• [EXTRACT]:
-------
A. Due Process Complaint Notice
In an amended due process complaint notice dated April 11, 2016, the parents requested an impartial hearing and alleged that the district failed to offer the student a FAPE for the 2015-16 school year (Dist. Ex. 1 at pp. 1, 8). The parents raised numerous claims related to the student's classification; child-find; the district's failure to conduct a manifestation determination review; the sufficiency of the evaluations of the student and unanswered requests for independent educational evaluations (IEEs); the sufficiency of the speech-language therapy provided to the student and the appropriateness of the student's speech-language goals; assistive technology; the district's failure to meet the student's behavioral needs, including the failure to develop a behavior plan until December 2015 and the appropriateness of the December 2015 BIP; the sufficiency of the "minimal education" the student received through home instruction; the lack of parent counseling and training or other services to support the parents in managing the student's behaviors at home; the transportation of the student; and problems communicating with the district, including the district's failure to respond to e-mails and the lack of an interpreter during CSE meetings (id. at pp. 1-27). One of the parents' central claims is that the district refused to consider placement of the student at New Beginnings Annex (New Beginnings), a nonpublic school located out of State (id. at pp. 1-2, 14, 22-24, 28).
As for relief, the parents requested: (1) that the student's classification be changed to autism, (2) placement at New Beginnings, (3) "make up services of 10 hours per week of  behavior therapy/neurofeedback/cognitive therapy" for the district's failure to provide an appropriate behavior plan, (4) OT sessions to develop a sensory diet "with parent counseling and training," (5) "make up" OT and speech-language therapy sessions for the days that the district had "suspend[ed]" the student, (6) reimbursement of mileage for the days the parents transported the student to the public elementary school, (7) "full compensation for all legal fees," (8) reimbursement of mileage for "each time we went to the school due to the district demanding [the student be removed] from school early," (9) reimbursement of mileage and meals associated with the parents' visits to potential new schools for the student, (10) payment for an independent neuropsychological evaluation, and (11) payment for additional evaluations (Dist. Ex. 1 at pp. 27-32).
-------
• [EXTRACTED RECORDS]:
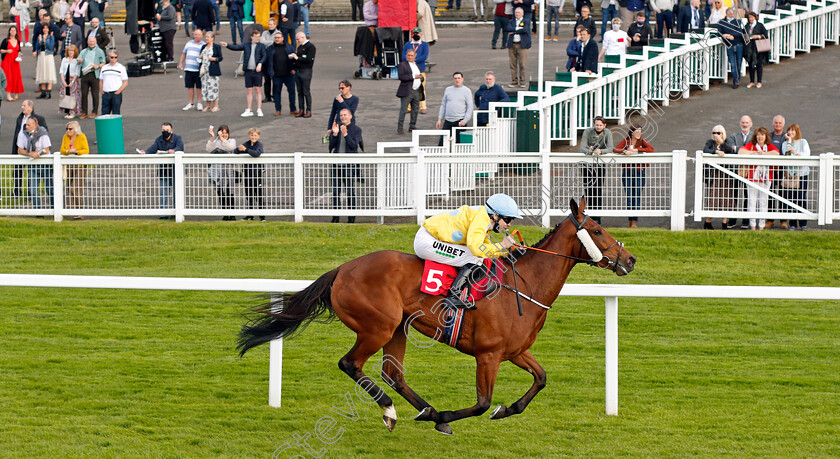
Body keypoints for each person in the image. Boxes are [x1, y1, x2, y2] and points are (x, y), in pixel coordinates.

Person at [413, 193, 521, 309]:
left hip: (429, 238)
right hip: (426, 242)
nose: (509, 224)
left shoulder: (484, 218)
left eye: (511, 220)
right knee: (475, 257)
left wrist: (507, 251)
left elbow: (485, 249)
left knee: (479, 257)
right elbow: (476, 249)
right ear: (495, 216)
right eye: (507, 219)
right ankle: (454, 296)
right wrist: (501, 245)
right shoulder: (481, 219)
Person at [138, 122, 184, 219]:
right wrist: (145, 152)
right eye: (163, 130)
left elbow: (180, 147)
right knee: (164, 192)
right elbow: (153, 148)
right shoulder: (159, 139)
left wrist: (174, 150)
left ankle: (176, 212)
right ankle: (164, 213)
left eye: (167, 130)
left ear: (171, 131)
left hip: (176, 171)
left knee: (177, 192)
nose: (164, 132)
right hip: (164, 171)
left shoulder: (177, 138)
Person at [738, 126, 779, 230]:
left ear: (766, 137)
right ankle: (752, 225)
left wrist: (764, 154)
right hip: (752, 178)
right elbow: (740, 151)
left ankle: (761, 225)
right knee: (752, 201)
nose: (760, 137)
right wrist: (753, 153)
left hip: (765, 178)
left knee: (763, 201)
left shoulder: (769, 146)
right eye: (758, 135)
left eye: (762, 135)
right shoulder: (751, 146)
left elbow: (776, 153)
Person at [613, 124, 653, 227]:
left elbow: (651, 149)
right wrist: (625, 151)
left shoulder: (643, 142)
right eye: (637, 132)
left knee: (637, 195)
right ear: (632, 132)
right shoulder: (626, 141)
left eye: (640, 132)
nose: (639, 134)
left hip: (640, 171)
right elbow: (616, 149)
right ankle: (630, 220)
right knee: (629, 196)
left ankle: (634, 221)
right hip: (628, 171)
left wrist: (638, 150)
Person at [329, 108, 363, 223]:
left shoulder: (356, 130)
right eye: (341, 115)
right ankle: (335, 217)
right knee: (335, 191)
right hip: (336, 164)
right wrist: (335, 133)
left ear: (350, 116)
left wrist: (345, 134)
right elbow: (331, 146)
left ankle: (351, 217)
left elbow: (354, 145)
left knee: (349, 191)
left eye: (345, 115)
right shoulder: (338, 128)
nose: (342, 117)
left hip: (349, 165)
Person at [222, 30, 267, 117]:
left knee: (258, 89)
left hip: (257, 71)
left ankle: (259, 109)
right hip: (248, 71)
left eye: (259, 36)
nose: (258, 38)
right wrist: (227, 45)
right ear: (252, 37)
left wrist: (260, 63)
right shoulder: (246, 45)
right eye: (256, 36)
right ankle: (249, 109)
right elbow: (236, 47)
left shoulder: (261, 46)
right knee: (249, 90)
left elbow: (264, 56)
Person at [579, 116, 613, 224]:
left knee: (598, 190)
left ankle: (597, 218)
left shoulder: (607, 133)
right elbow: (582, 147)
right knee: (588, 190)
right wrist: (589, 151)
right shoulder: (587, 132)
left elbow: (611, 147)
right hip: (587, 165)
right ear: (594, 125)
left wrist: (601, 151)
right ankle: (589, 217)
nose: (598, 127)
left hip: (599, 165)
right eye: (596, 124)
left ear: (604, 125)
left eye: (600, 125)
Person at [701, 124, 735, 229]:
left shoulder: (727, 142)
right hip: (714, 174)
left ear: (723, 133)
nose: (716, 135)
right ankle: (708, 221)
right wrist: (715, 151)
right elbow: (705, 150)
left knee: (726, 197)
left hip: (725, 173)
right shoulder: (710, 142)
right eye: (714, 133)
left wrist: (721, 143)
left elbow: (731, 150)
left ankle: (724, 222)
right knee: (713, 196)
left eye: (718, 133)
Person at [18, 116, 53, 209]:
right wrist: (30, 154)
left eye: (29, 125)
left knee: (50, 190)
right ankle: (38, 211)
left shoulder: (43, 134)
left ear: (35, 125)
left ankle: (54, 208)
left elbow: (46, 149)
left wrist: (38, 153)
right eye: (26, 125)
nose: (26, 127)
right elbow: (20, 150)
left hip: (46, 166)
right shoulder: (23, 134)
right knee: (33, 190)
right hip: (33, 166)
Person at [780, 123, 810, 230]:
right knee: (791, 199)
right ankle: (792, 223)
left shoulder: (803, 142)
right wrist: (789, 141)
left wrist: (796, 153)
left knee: (801, 198)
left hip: (801, 175)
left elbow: (807, 155)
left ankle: (803, 223)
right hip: (790, 175)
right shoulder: (784, 144)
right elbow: (786, 154)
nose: (791, 132)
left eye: (793, 130)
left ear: (797, 131)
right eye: (789, 130)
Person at [206, 124, 237, 220]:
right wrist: (212, 137)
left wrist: (222, 139)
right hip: (217, 171)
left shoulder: (231, 141)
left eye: (226, 133)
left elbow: (229, 148)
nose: (224, 135)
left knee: (229, 193)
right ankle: (225, 213)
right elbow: (209, 149)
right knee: (220, 193)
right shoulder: (216, 141)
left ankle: (232, 214)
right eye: (222, 133)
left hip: (228, 171)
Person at [728, 114, 753, 229]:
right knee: (734, 195)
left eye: (747, 122)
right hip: (735, 169)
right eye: (743, 122)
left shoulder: (754, 136)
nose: (745, 124)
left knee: (748, 196)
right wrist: (746, 151)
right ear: (740, 124)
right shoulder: (733, 136)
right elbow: (730, 148)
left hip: (749, 170)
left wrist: (738, 149)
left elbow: (753, 149)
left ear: (751, 124)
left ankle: (746, 220)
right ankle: (732, 219)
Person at [59, 120, 88, 218]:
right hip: (69, 165)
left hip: (79, 166)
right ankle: (72, 210)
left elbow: (86, 150)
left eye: (70, 129)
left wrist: (76, 152)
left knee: (75, 188)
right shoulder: (65, 137)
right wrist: (68, 151)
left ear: (75, 129)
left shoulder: (82, 136)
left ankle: (80, 211)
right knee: (69, 187)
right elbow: (62, 150)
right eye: (67, 129)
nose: (68, 131)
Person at [436, 71, 473, 146]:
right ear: (453, 79)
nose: (457, 80)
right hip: (448, 120)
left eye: (459, 78)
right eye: (455, 78)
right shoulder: (448, 89)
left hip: (460, 121)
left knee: (458, 144)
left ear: (462, 79)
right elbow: (443, 104)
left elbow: (470, 107)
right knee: (442, 143)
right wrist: (439, 119)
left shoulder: (466, 91)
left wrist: (465, 120)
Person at [236, 127, 265, 221]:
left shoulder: (259, 144)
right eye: (252, 135)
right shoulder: (247, 143)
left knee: (259, 195)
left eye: (255, 135)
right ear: (249, 135)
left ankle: (262, 216)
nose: (253, 137)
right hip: (247, 173)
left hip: (257, 174)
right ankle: (250, 215)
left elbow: (257, 153)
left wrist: (246, 150)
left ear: (259, 136)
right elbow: (236, 151)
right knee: (249, 195)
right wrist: (239, 149)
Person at [266, 31, 297, 116]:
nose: (277, 39)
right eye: (275, 38)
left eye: (278, 38)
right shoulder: (270, 49)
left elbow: (295, 58)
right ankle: (278, 110)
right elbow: (267, 61)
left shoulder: (289, 47)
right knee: (276, 93)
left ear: (283, 38)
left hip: (289, 74)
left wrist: (294, 69)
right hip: (276, 75)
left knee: (292, 92)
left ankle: (293, 109)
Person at [401, 27, 429, 113]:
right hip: (409, 69)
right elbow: (403, 56)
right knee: (408, 88)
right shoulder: (407, 44)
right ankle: (408, 107)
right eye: (415, 33)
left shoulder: (424, 44)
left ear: (421, 34)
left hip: (420, 69)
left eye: (418, 33)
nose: (416, 35)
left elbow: (424, 56)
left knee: (421, 88)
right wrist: (410, 60)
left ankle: (422, 107)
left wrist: (413, 60)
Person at [77, 35, 105, 118]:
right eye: (90, 41)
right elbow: (78, 61)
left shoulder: (100, 51)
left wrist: (98, 66)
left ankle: (95, 111)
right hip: (85, 74)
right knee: (84, 94)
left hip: (94, 74)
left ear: (95, 42)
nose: (91, 43)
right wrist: (80, 61)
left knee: (95, 94)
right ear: (87, 42)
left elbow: (104, 62)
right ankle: (84, 112)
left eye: (93, 42)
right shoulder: (84, 51)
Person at [765, 114, 785, 228]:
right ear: (773, 124)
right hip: (770, 170)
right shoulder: (769, 136)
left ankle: (783, 220)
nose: (777, 125)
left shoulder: (785, 137)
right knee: (770, 194)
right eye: (776, 123)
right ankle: (770, 219)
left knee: (782, 194)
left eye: (780, 123)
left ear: (783, 125)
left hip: (782, 170)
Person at [396, 49, 423, 135]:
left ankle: (412, 126)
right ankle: (400, 128)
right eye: (408, 55)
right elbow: (401, 77)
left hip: (416, 91)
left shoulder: (417, 65)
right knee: (403, 110)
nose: (410, 57)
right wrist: (414, 76)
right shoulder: (402, 65)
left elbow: (420, 77)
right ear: (406, 56)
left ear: (415, 56)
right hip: (407, 90)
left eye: (412, 55)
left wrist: (421, 78)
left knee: (415, 110)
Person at [718, 7, 746, 88]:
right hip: (729, 45)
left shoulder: (737, 21)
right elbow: (719, 32)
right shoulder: (722, 22)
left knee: (738, 63)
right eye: (730, 14)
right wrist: (725, 35)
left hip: (739, 44)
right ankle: (736, 81)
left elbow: (740, 32)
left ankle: (736, 79)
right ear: (726, 14)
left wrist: (732, 35)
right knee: (733, 64)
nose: (731, 15)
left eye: (732, 14)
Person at [179, 28, 205, 111]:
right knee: (189, 87)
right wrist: (180, 63)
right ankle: (191, 103)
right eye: (196, 34)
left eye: (199, 35)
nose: (197, 36)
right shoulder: (188, 43)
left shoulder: (203, 45)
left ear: (202, 36)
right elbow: (184, 54)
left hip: (198, 69)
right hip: (188, 68)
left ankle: (199, 103)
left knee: (199, 87)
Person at [291, 32, 315, 118]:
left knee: (306, 91)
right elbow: (298, 58)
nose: (297, 41)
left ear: (303, 37)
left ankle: (308, 110)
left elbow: (309, 60)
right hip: (298, 70)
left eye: (298, 39)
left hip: (306, 70)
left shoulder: (310, 47)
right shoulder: (300, 47)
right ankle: (301, 109)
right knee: (299, 91)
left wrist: (298, 58)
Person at [506, 7, 530, 89]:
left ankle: (522, 81)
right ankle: (514, 80)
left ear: (522, 14)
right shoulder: (511, 21)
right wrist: (518, 29)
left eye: (519, 12)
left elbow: (525, 30)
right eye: (516, 12)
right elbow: (508, 29)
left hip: (522, 45)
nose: (517, 14)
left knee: (522, 64)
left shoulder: (526, 21)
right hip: (512, 45)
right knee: (512, 64)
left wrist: (514, 30)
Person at [198, 30, 222, 112]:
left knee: (213, 88)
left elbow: (220, 58)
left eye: (208, 37)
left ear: (212, 38)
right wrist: (200, 56)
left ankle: (216, 105)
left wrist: (214, 59)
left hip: (213, 70)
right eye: (206, 37)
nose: (206, 38)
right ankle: (208, 105)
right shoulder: (204, 47)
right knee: (205, 88)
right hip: (205, 71)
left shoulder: (216, 47)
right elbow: (201, 55)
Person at [99, 50, 127, 115]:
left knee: (116, 113)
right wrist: (102, 91)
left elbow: (125, 82)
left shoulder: (121, 68)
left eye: (115, 57)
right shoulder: (104, 68)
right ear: (109, 57)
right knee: (104, 114)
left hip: (116, 94)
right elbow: (101, 81)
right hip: (106, 93)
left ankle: (116, 125)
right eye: (112, 57)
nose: (114, 59)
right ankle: (105, 125)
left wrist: (118, 91)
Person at [743, 12, 767, 88]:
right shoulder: (746, 26)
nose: (750, 19)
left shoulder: (760, 25)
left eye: (752, 17)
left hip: (758, 46)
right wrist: (746, 38)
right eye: (749, 18)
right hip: (750, 47)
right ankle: (752, 81)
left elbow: (765, 35)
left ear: (755, 18)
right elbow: (743, 35)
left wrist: (758, 36)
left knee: (759, 64)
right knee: (750, 65)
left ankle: (759, 81)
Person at [1, 26, 25, 101]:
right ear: (9, 31)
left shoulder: (18, 41)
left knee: (16, 77)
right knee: (8, 77)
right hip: (7, 61)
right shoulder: (6, 41)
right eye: (12, 30)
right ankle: (8, 94)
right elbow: (1, 50)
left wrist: (20, 54)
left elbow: (19, 50)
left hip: (15, 61)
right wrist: (6, 51)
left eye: (14, 30)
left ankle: (16, 93)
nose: (13, 32)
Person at [33, 23, 57, 99]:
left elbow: (51, 46)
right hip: (41, 55)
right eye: (44, 28)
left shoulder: (51, 37)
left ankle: (48, 92)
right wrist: (40, 42)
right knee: (42, 72)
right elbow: (37, 46)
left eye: (46, 28)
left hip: (48, 55)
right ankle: (43, 91)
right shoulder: (39, 36)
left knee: (49, 72)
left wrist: (44, 41)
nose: (45, 30)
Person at [260, 18, 281, 101]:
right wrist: (271, 42)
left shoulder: (278, 33)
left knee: (275, 79)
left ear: (275, 25)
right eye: (269, 24)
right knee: (266, 79)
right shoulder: (264, 32)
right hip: (266, 58)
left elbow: (276, 42)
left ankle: (275, 96)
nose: (270, 26)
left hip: (275, 58)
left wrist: (267, 41)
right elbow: (261, 42)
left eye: (272, 24)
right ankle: (267, 96)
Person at [58, 44, 81, 118]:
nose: (71, 52)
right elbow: (61, 70)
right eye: (69, 51)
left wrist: (73, 82)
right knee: (65, 95)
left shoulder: (76, 60)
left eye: (72, 51)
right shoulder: (65, 59)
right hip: (65, 78)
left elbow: (77, 72)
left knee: (73, 96)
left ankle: (73, 112)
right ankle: (67, 111)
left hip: (73, 79)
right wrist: (63, 81)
-------
In the excerpt on the due process complaint notice, what date is given for the amended notice? These lines have nothing to do with the text.

April 11, 2016